Büyük rekabet ortamında ayakta kalabilmek için şirketlerin ürünlerini, hizmetlerini ve üretim yöntemlerini sürekli olarak değiştirmeleri ve yenilemeleri gerekiyor.

Bu değiştirme ve yenileme işlemine 'inovasyon' deniyor. Daha basit bir örnekle bir cep telefonu, GSM operatörü ya da diş macunu markasının hep kendisini yenilemesi, yeni ürünler sunması gerekiyor.

Aynı etkinlikte kürsüye çıkan TİM Başkanı Mehmet Büyükekşi de 2023 yılında Türkiye'nin dünyanın ilk 10 ekonomisi arasında yer almasını hedeflediklerini ve bu amaca inovasyon olmadan ulaşmanın mümkün olmadığını ifade etti.

Türkiye'deki sınava ve ezbere dayalı eğitim sistemi kökten değişmediği sürece, ilk 10'a girmemiz zor.

Eğitimde bu kısır döngüden kurtulmak için sürekli sistem değiştiriyoruz ama daha radikal değişikliklere ihtiyacımız var. En basit örneğiyle; öğrenciye 12 yılda İngilizce öğretemeyen bir eğitim sistemimiz var.
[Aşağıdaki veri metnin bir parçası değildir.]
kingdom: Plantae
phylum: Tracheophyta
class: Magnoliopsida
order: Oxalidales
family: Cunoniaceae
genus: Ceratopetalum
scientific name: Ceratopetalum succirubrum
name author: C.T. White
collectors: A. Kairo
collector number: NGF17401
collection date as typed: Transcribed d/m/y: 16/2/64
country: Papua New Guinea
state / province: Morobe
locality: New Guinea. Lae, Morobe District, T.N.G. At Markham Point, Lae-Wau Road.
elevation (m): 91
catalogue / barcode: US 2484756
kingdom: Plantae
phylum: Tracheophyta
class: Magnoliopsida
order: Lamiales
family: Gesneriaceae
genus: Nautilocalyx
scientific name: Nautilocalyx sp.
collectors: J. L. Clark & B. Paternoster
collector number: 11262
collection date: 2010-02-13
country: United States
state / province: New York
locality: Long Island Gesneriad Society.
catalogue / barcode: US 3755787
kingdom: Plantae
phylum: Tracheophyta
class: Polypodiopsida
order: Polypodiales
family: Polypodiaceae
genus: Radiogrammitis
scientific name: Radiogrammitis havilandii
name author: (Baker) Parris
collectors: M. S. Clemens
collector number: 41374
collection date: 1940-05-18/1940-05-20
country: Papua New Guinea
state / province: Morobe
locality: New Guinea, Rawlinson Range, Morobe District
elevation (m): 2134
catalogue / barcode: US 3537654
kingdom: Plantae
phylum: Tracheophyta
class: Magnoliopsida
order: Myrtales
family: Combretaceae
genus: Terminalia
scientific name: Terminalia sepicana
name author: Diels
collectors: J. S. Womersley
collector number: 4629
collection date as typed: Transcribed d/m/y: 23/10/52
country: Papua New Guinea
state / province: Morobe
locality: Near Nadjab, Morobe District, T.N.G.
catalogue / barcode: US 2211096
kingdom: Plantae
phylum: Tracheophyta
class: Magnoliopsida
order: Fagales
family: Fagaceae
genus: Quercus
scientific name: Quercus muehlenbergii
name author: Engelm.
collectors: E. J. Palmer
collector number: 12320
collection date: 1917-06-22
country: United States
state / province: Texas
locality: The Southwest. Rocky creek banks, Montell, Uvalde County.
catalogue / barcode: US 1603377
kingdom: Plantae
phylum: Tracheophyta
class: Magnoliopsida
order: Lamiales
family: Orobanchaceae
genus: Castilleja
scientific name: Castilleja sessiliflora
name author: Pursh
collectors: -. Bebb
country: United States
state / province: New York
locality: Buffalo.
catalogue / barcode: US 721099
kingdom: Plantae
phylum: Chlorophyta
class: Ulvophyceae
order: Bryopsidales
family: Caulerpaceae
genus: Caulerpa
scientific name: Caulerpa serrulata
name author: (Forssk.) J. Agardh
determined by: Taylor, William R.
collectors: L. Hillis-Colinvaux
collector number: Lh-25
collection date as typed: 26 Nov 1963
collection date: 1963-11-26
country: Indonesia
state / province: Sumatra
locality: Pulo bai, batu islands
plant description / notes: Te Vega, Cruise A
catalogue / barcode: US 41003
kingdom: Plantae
Daha da önemlisi; sorgulamaya, araştırma yaparken hatalar yaparak daha iyi öğrenmeye, deneyim kazanmaya, zekayı ve yaratıcı fikri üst seviyeye çıkarmaya olanak tanımayan bir eğitim sistemimiz var. Elbette 'Finlandiya'nın, Güney Kore'nin eğitim sistemlerine sahip olalım' demek, nüfus yoğunluğumuz ve ekonomik gücümüz açısından gerçekçi bir yaklaşım olmaz. Lakin dünyadaki doğru eğitim modellerini, en az masrafla bize en uygun hale getirmenin yollarını mutlaka bulmalıyız.